::: Excerpted passage :::

We found a stack trace in the logs:
Unexpected error: java.lang.NumberFormatException: For input string: "undefined"
at java.lang.Integer.parseInt(Integer.java:492)
at [redacted].getRotation
Weird. Somehow the rotation of certain images is being set as "undefined". It's easy enough to solve this error -- just throw a try/catch around our Integer.parseInt(...) call, and set default values if an invalid number is passed. But why is this error happening in the first place?We trace some code, and see that the value for rotation is set when images are first imported into our application. The initial import doesn't have all of the info we need (including rotation), so we make a service call to fetch rotation, along with other important image information. Is that service call failing somehow? We check the code -- everything looks good: no missing null checks, all of the lookups appear to be properly formatted, no apparent race conditions, and we're using methods that are used all over our website without fail.
Ok, so the code looks good. Could there be a server issue? Let's look at some error logs. Sure enough, our top error (by far) is a timeout issue on our fetchImageInfo call. In fact, 435 of the 652 errors we have seen over the past 24 hours -- that's 66 percent -- are related to that service call.

::: Raw data :::

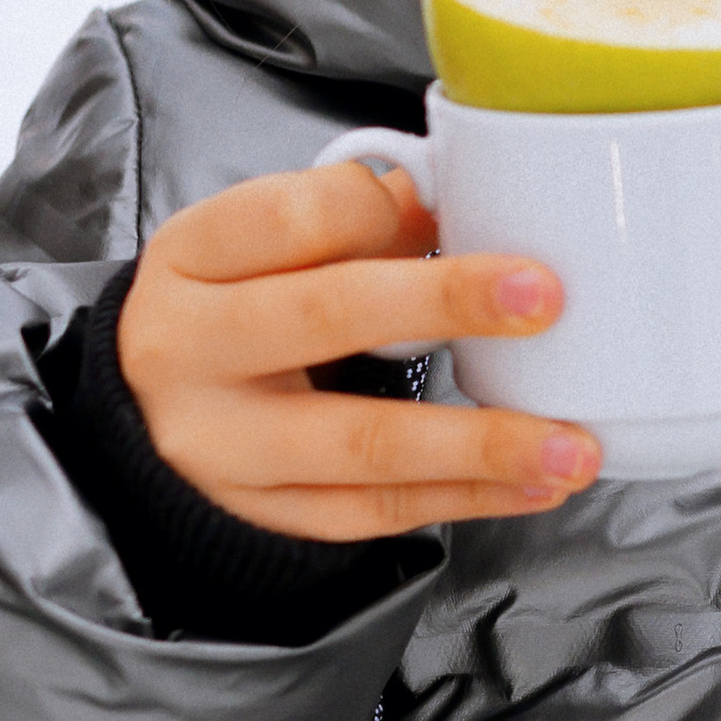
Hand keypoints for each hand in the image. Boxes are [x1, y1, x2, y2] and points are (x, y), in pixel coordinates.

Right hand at [116, 161, 600, 540]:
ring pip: (363, 443)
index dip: (376, 210)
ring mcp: (225, 445)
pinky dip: (467, 499)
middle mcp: (193, 350)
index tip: (447, 209)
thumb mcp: (259, 247)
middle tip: (545, 298)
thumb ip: (354, 221)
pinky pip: (378, 510)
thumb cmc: (229, 308)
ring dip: (482, 444)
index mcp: (192, 259)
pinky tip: (536, 484)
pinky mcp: (266, 512)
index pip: (287, 217)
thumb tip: (460, 207)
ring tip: (572, 443)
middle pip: (326, 316)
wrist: (148, 414)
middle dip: (445, 302)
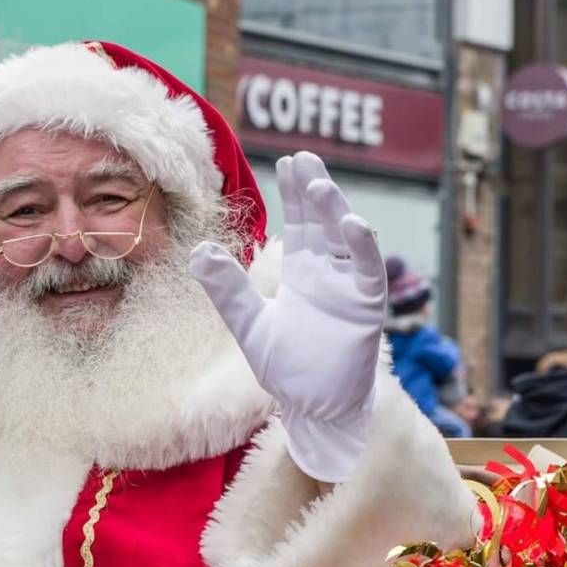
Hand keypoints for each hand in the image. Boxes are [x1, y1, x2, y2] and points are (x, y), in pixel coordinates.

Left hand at [189, 152, 385, 481]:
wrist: (314, 409)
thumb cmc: (286, 369)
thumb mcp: (248, 325)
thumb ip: (226, 290)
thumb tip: (197, 252)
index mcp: (302, 272)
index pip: (298, 224)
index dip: (294, 194)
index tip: (286, 161)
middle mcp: (329, 272)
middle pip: (323, 221)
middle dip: (313, 190)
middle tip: (303, 158)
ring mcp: (350, 287)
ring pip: (347, 238)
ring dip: (335, 211)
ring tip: (319, 185)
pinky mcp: (367, 307)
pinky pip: (369, 270)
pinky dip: (363, 246)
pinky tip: (353, 223)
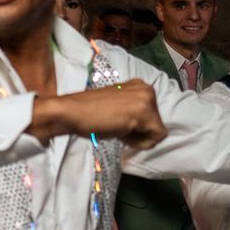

:::

What you need to do:
**A.** In the excerpted passage, how many of the 652 errors from the past 24 hours were related to the fetchImageInfo service call?
**B.** Say whether each statement agrees with the excerpted passage, and quote the deciding words: (i) The rotation value is set when images are first imported into the application. (ii) Checking the code revealed a race condition. (iii) The top error in the logs is a timeout issue on the fetchImageInfo call.

Activity answers:
**A.** 435 of the 652 errors, or 66 percent.

**B.**
(i) Yes: "the value for rotation is set when images are first imported into our application"
(ii) No: "no apparent race conditions"
(iii) Yes: "our top error (by far) is a timeout issue on our fetchImageInfo call"